» TEXTE DE L'EXERCICE:
_ _ _ _
Quelles sont les deux dernières missions que vous travaillez ?
La troisième mission, c'est la formation et l'insertion professionnelle des chanteurs et chefs de chœurs pilotée par notre site dijonnais et qui mobilise particulièrement l’ensemble associé. Au-delà de l’offre de master-class, nous avons créé une académie internationale de direction de chœur pour permettre à de jeunes chefs une expérience de la direction exceptionnelle. Nous continuerons demain dans cette voie avec le prochain ensemble associé, soucieux de continuer d’inviter un chef de dimension internationale (l’an dernier, Grete Pedersen), de mettre en lumière les traditions chorales européennes et d’esquisser un tutorat personnalisé pour de jeunes chefs en voie de professionnalisation. Parallèlement, nous aurons des initiatives pour amorcer un travail plus approfondi avec les trois Conservatoires à Rayonnement Régional et l’École Supérieure de Musique de Dijon.
_ _ _ _
» DONNÉES ENREGISTRÉES:
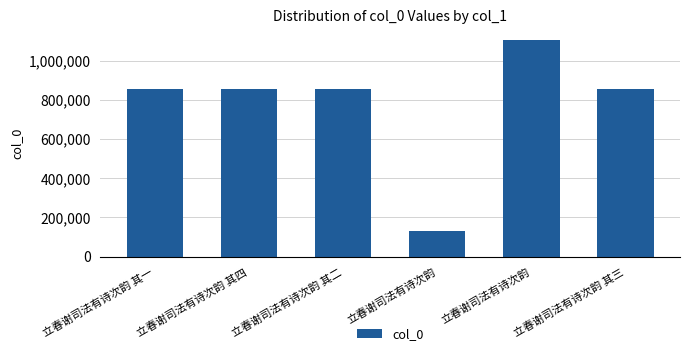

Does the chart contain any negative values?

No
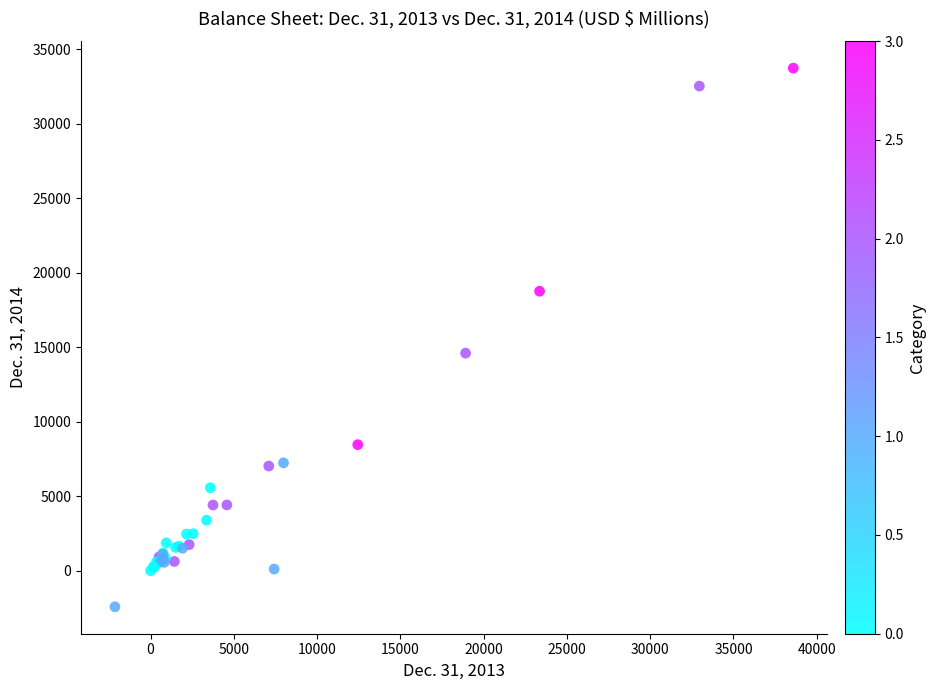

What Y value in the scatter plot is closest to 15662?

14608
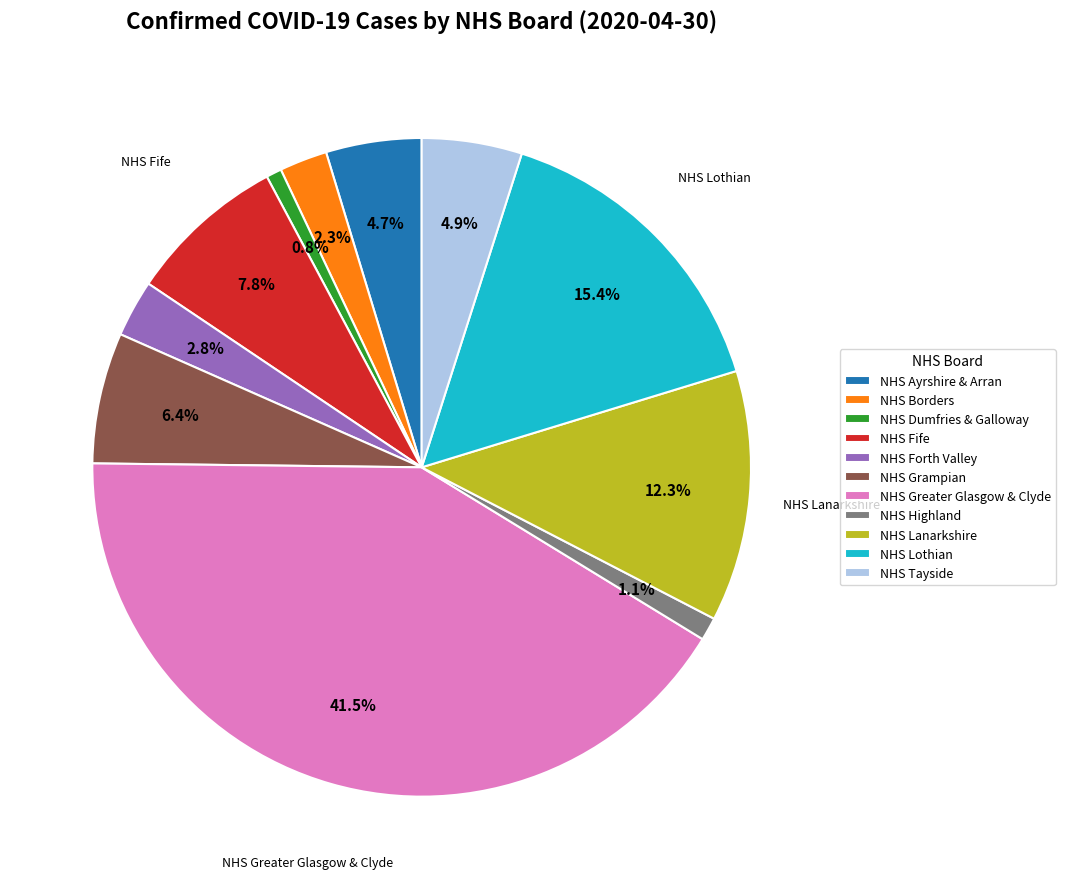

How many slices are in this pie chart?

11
_ _ _ _
» CONSIGNE DE TRAVAIL A: Selon le passage sur la formation des chefs de chœur, quel chef de dimension internationale a été invité l'an dernier ?
» CONSIGNE DE TRAVAIL B: Rédigez la suite du passage sur les missions consacrées au chant choral, en reprenant après sa dernière phrase.

» RÉPONSE PRODUITE A: Grete Pedersen.

» RÉPONSE PRODUITE B:
Enfin, notre quatrième axe de travail est le développement et la valorisation de la ressource, notamment à travers le Centre de documentation d'art choral à Dijon composé de 50.000 partitions (et une base de données sur internet). Au quotidien, notre responsable documentaliste et son assistante indexent du répertoire sur la base de données sous des critères très précis (par époque, thématique, difficulté, effectif) ce qui nous permet de répondre avec la plus grande pertinence possible aux chefs de chœurs qui veulent bâtir leur programme. C'est une mine d'or que nous valorisons via des cahiers-répertoires, des partothèmes (recueils de partitions autour d'un thème, qui peut être : l'écologie, le Japon, James Bond, les transcriptions, Josquin Desprez, les partitions graphiques, les poissons, ...) aussi en fonction de l'actualité et des thématiques développées par la maison. Notre organisation et notre équipe nous permettent d'être opérationnels sur toutes ces activités et toute l'année. Le terrain de jeu est immense et l’un de nos atouts est de le labourer à l’année. Les Rencontres Musicales de Vézelay sont finalement comme un grand horizon, elles évoluent bien sûr au rythme de la maison.
La Cité de la Voix est multi-sites, comment vos activités s'organisent-elles en différents lieux ?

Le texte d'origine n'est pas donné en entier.